=== Extract ===
━━━━━━━━
Some fly patterns to imitate brown drakes, from nymph to spinner.

Some other more comprehensive links to tying for and fishing the brown drake hatch: Matching the Drake Hatch, WI Fly Fisher Brown Drake Patterns, and my own Flies of the Wolf River which included patterns for Cap's Hairwing, Close Carpet Fly, and Talasek's Killer (wet fly). Searches do not find a lot of patterns specific to brown drakes but patterns for the closely related green drakes (E. guttulata) and the European green drake or often simply called, "the mayfly" (E. danica) can easily be adapted to be brown drake imitations.


Sulphur Mayflies (Ephemeralla dorothea)


Sulphurs might be my favorite Wisconsin hatch but sadly, I have not fished a good sulphur hatch in the past five years, maybe more. It is not that the sulphurs are gone from Wisconsin - in many places it remains one of the best hatches - but I have not seen them in the numbers I used to on the Driftless streams I fish. That was a lament for another post (Aquatic Insect Declines?). This used to be the best mayfly hatch in the Driftless and the sparkle dun quickly became my favorite fly for how well it worked for this hatch and other mayfly hatches.
━━━━━━━━
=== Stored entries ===
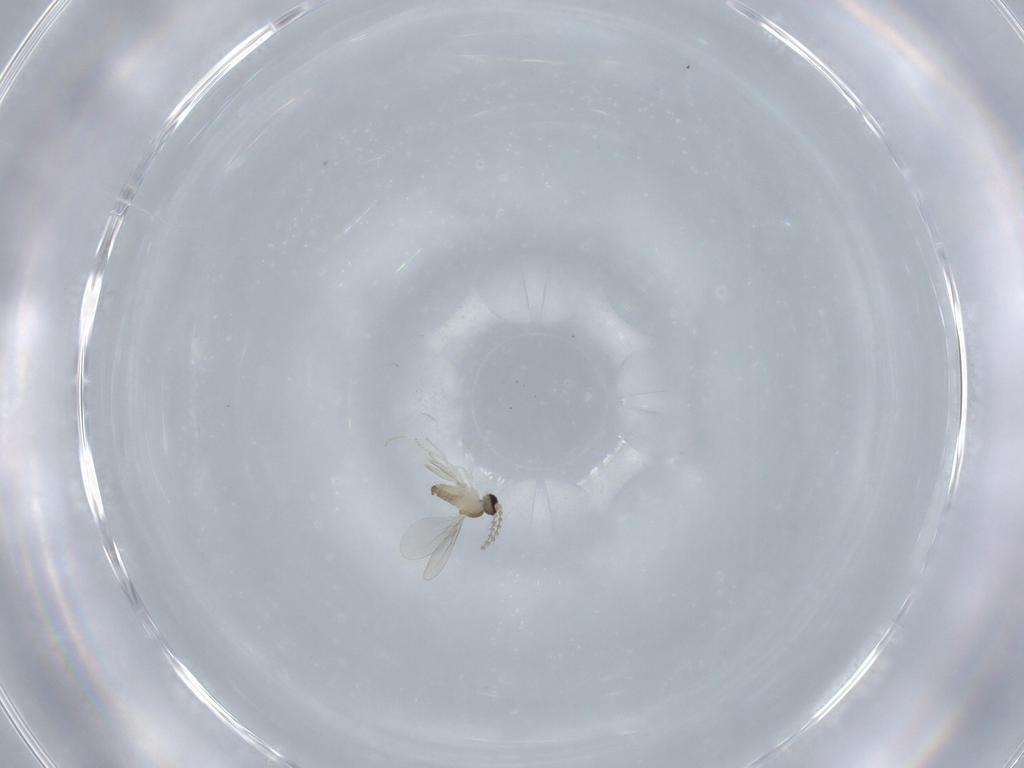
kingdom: Animalia
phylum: Arthropoda
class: Insecta
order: Diptera
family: Cecidomyiidae
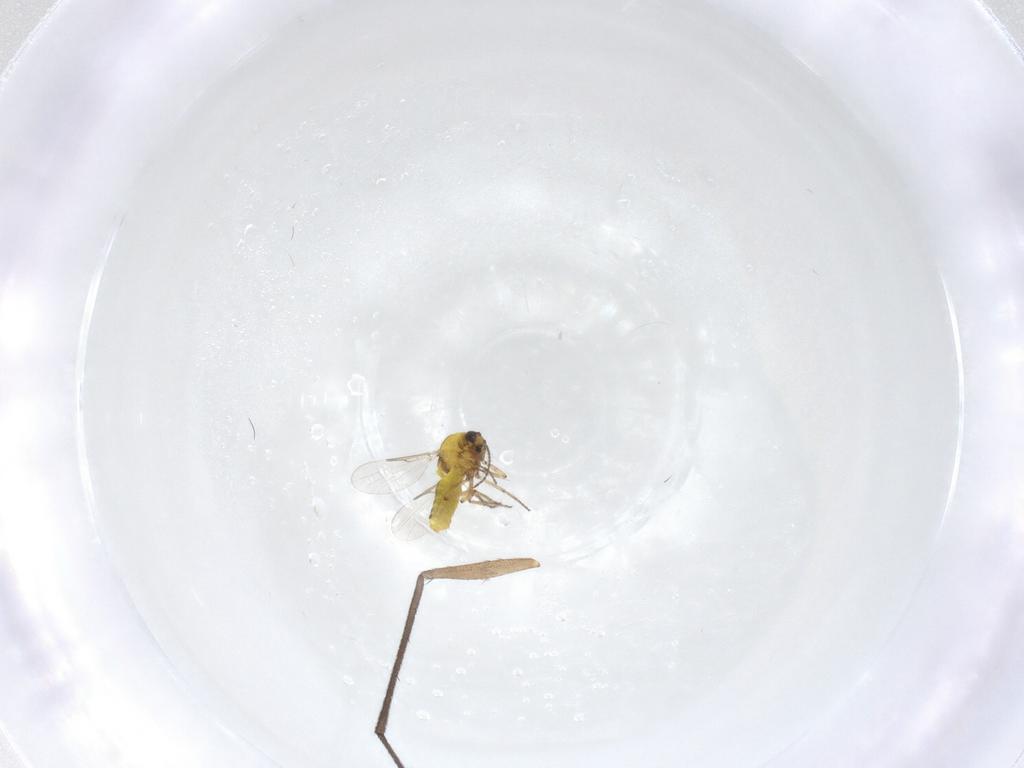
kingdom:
━━━━━━━━
=== Direction A ===
In the fly-fishing text, which fly became the writer's favorite for the sulphur hatch?
=== Direction B ===
Render this sentence from the fly-fishing text in Spanish: "Sulphurs might be my favorite Wisconsin hatch but sadly, I have not fished a good sulphur hatch in the past five years, maybe more."
=== Direction C ===
Copy the fly-fishing text word for word, from "Sulphur Mayflies (Ephemeralla" up to and including "other mayfly hatches.".

=== Task result A ===
The sparkle dun.

=== Task result B ===
Los sulphurs quizá sean mi eclosión favorita de Wisconsin, pero lamentablemente no he pescado una buena eclosión de sulphurs en los últimos cinco años, quizá más.

=== Task result C ===
Sulphur Mayflies (Ephemeralla dorothea)


Sulphurs might be my favorite Wisconsin hatch but sadly, I have not fished a good sulphur hatch in the past five years, maybe more. It is not that the sulphurs are gone from Wisconsin - in many places it remains one of the best hatches - but I have not seen them in the numbers I used to on the Driftless streams I fish. That was a lament for another post (Aquatic Insect Declines?). This used to be the best mayfly hatch in the Driftless and the sparkle dun quickly became my favorite fly for how well it worked for this hatch and other mayfly hatches.